Vassily Kandinsky – Bleu de ciel-1940
Je gagne un ciel tranquille et sombre où pencher simplement le visage et veiller sans un mot sur le très lent torrent des mains de mon silence. Aube d’hiver immobile. Il y avait en moi cette distance noire entre l’âme et l’esprit. L’ombre jetée d’un grand érable sur l’amour. Et comme en rêve aussi le mort feuillage qui brille réuni parmi l’or des résines de pensée. La vue claire d’un remuant d’oiseaux d’oubli. Tout ce qu’il fallait décrire hier pour exister encore et tout ce qu’il fallait rejoindre pour aimer. Renoncement ce jour venu pourquoi ? Ô solitaire ! Il est un feu qui brûle en toi le vide amer.
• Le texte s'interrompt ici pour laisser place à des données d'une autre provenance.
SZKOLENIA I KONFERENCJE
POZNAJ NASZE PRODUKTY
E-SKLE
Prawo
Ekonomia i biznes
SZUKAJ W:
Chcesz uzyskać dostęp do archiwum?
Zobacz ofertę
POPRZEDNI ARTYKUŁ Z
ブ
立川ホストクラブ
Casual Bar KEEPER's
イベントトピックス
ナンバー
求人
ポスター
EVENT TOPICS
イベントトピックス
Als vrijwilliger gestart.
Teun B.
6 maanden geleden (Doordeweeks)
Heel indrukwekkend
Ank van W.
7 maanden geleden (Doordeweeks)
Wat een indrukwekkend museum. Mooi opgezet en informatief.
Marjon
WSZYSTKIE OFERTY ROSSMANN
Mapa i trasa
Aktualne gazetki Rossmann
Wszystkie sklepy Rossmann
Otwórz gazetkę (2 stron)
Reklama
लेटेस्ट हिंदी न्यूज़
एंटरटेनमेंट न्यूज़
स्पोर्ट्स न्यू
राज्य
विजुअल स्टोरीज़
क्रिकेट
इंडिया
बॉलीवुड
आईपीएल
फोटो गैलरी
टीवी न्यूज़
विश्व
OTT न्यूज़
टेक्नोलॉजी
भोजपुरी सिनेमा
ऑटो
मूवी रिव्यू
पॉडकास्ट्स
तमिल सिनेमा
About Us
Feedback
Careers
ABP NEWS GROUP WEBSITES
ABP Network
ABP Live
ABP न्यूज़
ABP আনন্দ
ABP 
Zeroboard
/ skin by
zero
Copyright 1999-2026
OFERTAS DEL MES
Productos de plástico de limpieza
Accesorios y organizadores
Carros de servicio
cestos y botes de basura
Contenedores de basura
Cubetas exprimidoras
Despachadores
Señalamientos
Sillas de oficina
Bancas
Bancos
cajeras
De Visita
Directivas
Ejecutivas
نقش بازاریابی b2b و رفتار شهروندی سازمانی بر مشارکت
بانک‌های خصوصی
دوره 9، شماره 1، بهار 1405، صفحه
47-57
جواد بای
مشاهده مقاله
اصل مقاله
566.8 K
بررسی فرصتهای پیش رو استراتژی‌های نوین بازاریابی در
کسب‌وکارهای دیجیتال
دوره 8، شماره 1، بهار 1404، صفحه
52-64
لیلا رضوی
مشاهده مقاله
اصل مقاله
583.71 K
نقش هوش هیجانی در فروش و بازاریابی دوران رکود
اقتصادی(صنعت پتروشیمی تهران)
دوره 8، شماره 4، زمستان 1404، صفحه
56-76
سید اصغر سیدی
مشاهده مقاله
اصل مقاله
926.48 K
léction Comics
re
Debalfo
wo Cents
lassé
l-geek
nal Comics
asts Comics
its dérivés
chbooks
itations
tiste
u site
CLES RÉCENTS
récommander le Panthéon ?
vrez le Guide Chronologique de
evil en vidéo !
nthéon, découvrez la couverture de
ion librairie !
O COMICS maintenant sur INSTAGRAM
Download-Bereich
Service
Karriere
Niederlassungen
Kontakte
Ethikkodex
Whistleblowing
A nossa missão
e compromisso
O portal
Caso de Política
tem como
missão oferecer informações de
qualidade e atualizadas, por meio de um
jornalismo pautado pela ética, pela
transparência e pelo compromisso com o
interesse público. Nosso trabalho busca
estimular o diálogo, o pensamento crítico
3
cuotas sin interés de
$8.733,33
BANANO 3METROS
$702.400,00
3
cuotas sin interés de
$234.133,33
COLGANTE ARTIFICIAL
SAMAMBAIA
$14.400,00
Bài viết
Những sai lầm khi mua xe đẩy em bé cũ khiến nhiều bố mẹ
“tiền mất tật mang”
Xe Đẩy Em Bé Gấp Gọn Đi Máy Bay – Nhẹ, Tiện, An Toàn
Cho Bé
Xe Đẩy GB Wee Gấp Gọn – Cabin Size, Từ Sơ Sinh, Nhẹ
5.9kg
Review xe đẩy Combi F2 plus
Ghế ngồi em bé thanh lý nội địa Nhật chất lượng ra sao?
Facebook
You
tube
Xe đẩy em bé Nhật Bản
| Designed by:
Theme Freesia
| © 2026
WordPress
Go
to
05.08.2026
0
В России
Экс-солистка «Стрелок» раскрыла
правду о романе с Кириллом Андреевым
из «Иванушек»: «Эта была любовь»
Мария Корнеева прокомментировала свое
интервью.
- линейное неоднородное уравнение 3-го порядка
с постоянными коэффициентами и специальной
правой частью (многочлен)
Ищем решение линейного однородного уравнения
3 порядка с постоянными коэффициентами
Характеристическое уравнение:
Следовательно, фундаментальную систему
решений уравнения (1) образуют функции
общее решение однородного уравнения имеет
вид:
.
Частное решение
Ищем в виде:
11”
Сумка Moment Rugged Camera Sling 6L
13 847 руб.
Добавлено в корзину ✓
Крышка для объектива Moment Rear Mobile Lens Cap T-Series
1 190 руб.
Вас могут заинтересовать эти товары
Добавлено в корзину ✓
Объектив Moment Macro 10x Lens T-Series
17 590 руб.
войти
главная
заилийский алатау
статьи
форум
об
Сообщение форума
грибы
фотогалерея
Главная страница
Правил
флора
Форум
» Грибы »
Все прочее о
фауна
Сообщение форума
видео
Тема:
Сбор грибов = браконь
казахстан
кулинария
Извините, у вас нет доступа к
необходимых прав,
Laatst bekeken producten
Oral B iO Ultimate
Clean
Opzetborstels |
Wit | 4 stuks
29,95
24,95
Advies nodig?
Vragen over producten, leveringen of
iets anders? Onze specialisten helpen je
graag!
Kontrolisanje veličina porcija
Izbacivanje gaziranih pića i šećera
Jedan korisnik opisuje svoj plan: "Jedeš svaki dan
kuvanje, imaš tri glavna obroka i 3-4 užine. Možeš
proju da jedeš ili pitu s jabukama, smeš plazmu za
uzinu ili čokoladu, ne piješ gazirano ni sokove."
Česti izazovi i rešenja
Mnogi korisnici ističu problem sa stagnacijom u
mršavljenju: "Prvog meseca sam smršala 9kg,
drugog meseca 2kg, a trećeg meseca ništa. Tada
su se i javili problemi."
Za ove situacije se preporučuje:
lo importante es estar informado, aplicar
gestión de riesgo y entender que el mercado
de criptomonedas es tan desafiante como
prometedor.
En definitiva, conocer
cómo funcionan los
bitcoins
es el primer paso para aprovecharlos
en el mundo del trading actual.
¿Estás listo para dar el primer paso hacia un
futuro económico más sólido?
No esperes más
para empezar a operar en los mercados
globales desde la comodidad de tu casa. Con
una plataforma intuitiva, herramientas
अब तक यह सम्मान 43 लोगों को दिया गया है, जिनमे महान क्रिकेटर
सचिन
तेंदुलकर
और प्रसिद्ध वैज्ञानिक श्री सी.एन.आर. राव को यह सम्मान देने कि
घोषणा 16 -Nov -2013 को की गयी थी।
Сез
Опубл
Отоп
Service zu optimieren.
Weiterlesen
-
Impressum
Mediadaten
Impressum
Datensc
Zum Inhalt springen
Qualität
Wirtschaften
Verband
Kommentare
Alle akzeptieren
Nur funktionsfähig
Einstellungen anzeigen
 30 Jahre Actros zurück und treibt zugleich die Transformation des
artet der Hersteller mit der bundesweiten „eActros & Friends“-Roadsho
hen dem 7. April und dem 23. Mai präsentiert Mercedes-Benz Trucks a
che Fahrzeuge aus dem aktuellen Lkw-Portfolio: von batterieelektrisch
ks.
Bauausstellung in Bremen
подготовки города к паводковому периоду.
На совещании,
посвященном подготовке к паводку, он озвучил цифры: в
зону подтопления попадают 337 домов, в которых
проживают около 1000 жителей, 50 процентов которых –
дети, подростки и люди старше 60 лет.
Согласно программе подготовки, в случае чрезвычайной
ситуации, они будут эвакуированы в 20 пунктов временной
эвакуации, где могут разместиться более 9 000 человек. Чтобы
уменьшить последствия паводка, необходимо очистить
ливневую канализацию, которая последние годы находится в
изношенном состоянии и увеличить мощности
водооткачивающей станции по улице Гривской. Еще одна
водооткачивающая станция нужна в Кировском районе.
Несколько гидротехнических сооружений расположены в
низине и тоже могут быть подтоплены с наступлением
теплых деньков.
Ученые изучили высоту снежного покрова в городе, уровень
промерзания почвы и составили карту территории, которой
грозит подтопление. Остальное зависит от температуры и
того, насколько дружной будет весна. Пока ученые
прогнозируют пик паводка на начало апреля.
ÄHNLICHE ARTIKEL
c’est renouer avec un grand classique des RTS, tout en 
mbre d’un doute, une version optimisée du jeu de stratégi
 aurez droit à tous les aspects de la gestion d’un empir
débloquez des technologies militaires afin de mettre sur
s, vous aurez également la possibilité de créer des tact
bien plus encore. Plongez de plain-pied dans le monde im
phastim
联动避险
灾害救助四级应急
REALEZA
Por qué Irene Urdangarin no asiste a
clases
Et même ces chimères de mémoire au long du ciel il va falloir en disperser la cendre ! Mon grand besoin d’une solitude silencieuse et rêvée comme un autre élément plus limpide et plus fluide où se mouvraient d’autres pensées de longue haleine (une écriture inépuisable enfin) parée de tous les signes de l’immensité du monde et de son éternité.
Jean-Philippe Salabreuil, Poèmes et proses inédits, Présentation par Claude Michel Cluny, Orphée La Différence, 1990, pp.110/111.